Assignment - The required result is the number of lines below that hold the word "space", stated without anything else.

[Collected data]
--*--

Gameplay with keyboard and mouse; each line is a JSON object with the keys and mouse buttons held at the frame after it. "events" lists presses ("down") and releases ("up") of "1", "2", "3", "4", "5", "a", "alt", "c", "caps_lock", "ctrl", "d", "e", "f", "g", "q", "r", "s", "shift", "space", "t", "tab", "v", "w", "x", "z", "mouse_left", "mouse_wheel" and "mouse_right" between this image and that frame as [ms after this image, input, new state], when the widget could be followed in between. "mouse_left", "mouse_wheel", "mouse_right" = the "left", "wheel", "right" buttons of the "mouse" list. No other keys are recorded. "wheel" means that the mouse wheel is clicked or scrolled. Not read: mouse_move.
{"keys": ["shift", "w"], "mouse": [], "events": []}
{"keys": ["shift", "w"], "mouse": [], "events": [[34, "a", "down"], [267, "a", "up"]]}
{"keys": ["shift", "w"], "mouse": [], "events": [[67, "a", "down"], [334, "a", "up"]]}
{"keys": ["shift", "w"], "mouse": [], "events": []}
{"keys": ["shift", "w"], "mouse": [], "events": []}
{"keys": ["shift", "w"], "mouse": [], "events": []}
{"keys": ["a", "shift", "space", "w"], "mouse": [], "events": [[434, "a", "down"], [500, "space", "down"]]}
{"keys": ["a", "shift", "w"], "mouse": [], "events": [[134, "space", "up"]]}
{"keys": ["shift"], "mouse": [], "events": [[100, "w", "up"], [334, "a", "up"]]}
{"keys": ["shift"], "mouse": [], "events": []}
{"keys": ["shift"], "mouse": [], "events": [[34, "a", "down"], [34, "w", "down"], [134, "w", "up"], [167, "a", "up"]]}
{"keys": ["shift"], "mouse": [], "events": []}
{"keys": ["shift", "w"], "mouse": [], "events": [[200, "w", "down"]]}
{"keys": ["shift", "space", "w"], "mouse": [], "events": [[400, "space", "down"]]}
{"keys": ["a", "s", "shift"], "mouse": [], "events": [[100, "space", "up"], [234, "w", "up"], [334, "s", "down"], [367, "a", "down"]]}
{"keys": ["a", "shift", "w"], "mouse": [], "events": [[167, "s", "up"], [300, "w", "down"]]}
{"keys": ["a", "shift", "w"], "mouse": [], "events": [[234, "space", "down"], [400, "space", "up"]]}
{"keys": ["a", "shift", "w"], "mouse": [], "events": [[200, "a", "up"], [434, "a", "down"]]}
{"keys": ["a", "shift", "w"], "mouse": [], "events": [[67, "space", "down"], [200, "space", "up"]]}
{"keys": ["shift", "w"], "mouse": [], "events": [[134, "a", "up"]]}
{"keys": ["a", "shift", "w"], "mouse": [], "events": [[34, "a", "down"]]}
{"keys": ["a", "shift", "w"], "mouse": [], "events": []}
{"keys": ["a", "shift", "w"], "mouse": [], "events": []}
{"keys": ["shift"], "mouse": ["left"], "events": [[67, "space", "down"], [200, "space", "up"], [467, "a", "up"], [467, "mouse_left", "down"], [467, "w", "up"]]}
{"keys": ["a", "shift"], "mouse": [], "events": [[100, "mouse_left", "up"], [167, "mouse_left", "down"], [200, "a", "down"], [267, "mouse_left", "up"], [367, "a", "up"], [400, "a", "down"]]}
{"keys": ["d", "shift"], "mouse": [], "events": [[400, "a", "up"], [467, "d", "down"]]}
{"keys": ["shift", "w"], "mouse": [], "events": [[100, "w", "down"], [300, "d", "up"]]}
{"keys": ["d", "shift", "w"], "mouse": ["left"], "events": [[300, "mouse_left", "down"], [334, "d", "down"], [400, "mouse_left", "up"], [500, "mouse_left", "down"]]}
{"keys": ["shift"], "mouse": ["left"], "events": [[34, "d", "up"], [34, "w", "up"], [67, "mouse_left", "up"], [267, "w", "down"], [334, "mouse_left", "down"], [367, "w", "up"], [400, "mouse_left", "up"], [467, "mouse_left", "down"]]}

--*--

Solved problem - 8